▸ What you need to do
Every record that follows must be duplicated exactly, with images left out.

*** Block opens ***

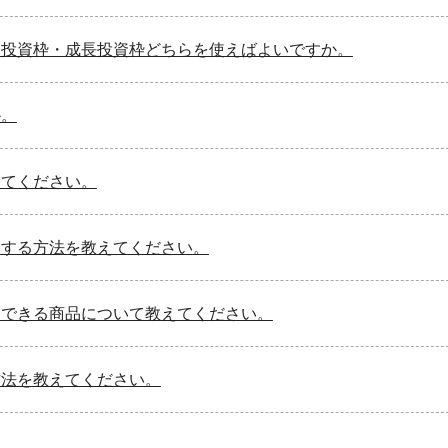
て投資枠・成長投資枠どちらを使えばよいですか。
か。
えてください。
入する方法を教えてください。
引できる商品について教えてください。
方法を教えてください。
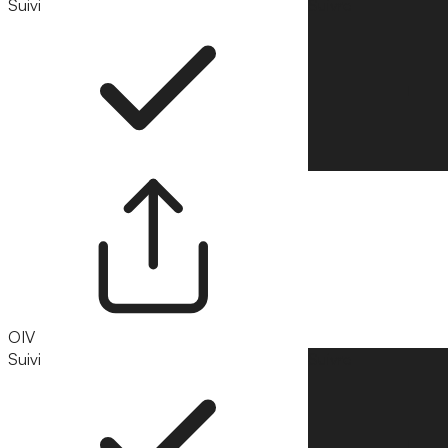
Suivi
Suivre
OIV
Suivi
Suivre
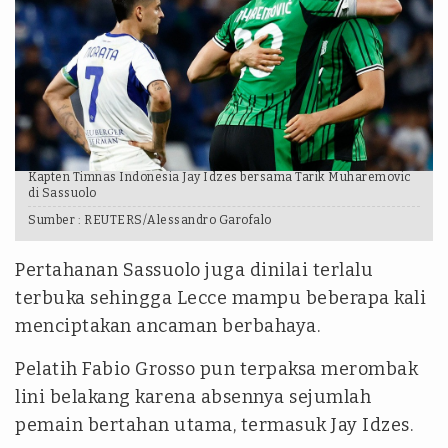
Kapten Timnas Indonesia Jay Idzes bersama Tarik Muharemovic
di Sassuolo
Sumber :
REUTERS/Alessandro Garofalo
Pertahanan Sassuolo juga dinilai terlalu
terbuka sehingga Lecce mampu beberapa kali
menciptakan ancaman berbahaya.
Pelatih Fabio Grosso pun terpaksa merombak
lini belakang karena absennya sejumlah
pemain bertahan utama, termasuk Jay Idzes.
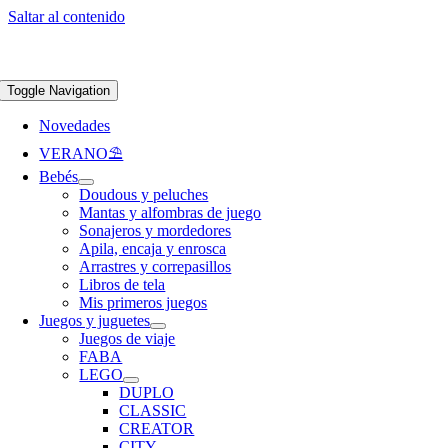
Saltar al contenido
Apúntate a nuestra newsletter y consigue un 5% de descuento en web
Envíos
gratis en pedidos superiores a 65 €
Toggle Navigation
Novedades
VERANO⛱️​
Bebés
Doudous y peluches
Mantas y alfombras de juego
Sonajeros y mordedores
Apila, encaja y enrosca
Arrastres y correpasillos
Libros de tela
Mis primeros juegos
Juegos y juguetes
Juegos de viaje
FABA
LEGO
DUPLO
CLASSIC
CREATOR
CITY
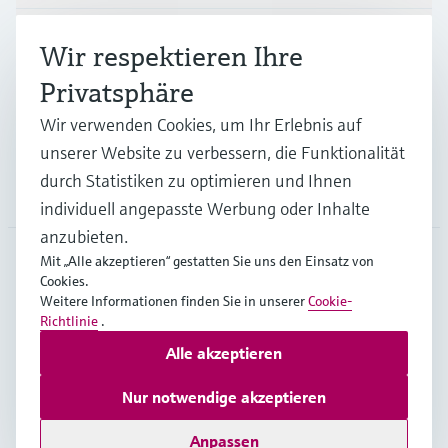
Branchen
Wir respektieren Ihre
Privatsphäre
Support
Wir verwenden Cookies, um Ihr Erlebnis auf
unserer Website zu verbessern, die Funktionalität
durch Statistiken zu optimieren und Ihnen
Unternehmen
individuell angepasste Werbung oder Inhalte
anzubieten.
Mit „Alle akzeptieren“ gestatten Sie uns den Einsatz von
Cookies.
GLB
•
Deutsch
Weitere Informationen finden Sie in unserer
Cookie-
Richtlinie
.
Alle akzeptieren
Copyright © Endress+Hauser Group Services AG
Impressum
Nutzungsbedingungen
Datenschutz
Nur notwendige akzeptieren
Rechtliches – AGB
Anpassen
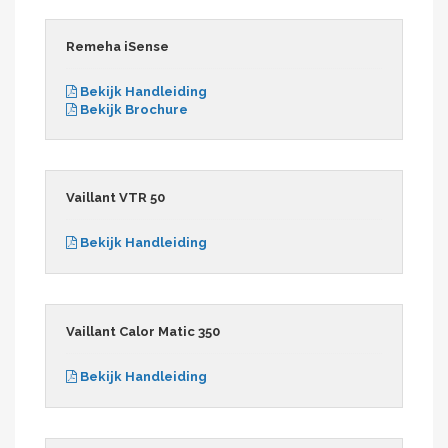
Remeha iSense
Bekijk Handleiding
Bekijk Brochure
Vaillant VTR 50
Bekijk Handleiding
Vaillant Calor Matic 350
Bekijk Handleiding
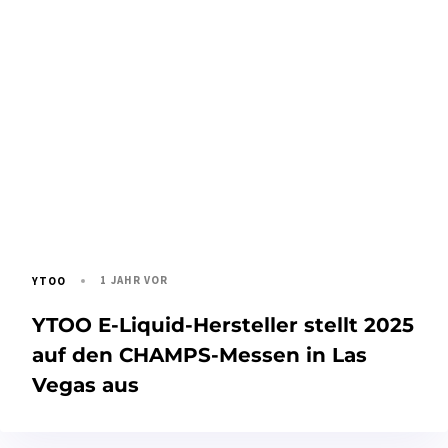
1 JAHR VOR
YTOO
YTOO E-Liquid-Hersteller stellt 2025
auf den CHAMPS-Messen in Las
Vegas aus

*** Block closes ***

▸ Problem solution
て投資枠・成長投資枠どちらを使えばよいですか。
か。
えてください。
入する方法を教えてください。
引できる商品について教えてください。
方法を教えてください。
Suivi
Suivre
OIV
Suivi
Suivre
Kapten Timnas Indonesia Jay Idzes bersama Tarik Muharemovic
di Sassuolo
Sumber :
REUTERS/Alessandro Garofalo
Pertahanan Sassuolo juga dinilai terlalu
terbuka sehingga Lecce mampu beberapa kali
menciptakan ancaman berbahaya.
Pelatih Fabio Grosso pun terpaksa merombak
lini belakang karena absennya sejumlah
pemain bertahan utama, termasuk Jay Idzes.
Saltar al contenido
Apúntate a nuestra newsletter y consigue un 5% de descuento en web
Envíos
gratis en pedidos superiores a 65 €
Toggle Navigation
Novedades
VERANO⛱️​
Bebés
Doudous y peluches
Mantas y alfombras de juego
Sonajeros y mordedores
Apila, encaja y enrosca
Arrastres y correpasillos
Libros de tela
Mis primeros juegos
Juegos y juguetes
Juegos de viaje
FABA
LEGO
DUPLO
CLASSIC
CREATOR
CITY
Branchen
Wir respektieren Ihre
Privatsphäre
Support
Wir verwenden Cookies, um Ihr Erlebnis auf
unserer Website zu verbessern, die Funktionalität
durch Statistiken zu optimieren und Ihnen
Unternehmen
individuell angepasste Werbung oder Inhalte
anzubieten.
Mit „Alle akzeptieren“ gestatten Sie uns den Einsatz von
Cookies.
GLB
•
Deutsch
Weitere Informationen finden Sie in unserer
Cookie-
Richtlinie
.
Alle akzeptieren
Copyright © Endress+Hauser Group Services AG
Impressum
Nutzungsbedingungen
Datenschutz
Nur notwendige akzeptieren
Rechtliches – AGB
Anpassen
Remeha iSense
Bekijk Handleiding
Bekijk Brochure
Vaillant VTR 50
Bekijk Handleiding
Vaillant Calor Matic 350
Bekijk Handleiding
1 JAHR VOR
YTOO
YTOO E-Liquid-Hersteller stellt 2025
auf den CHAMPS-Messen in Las
Vegas aus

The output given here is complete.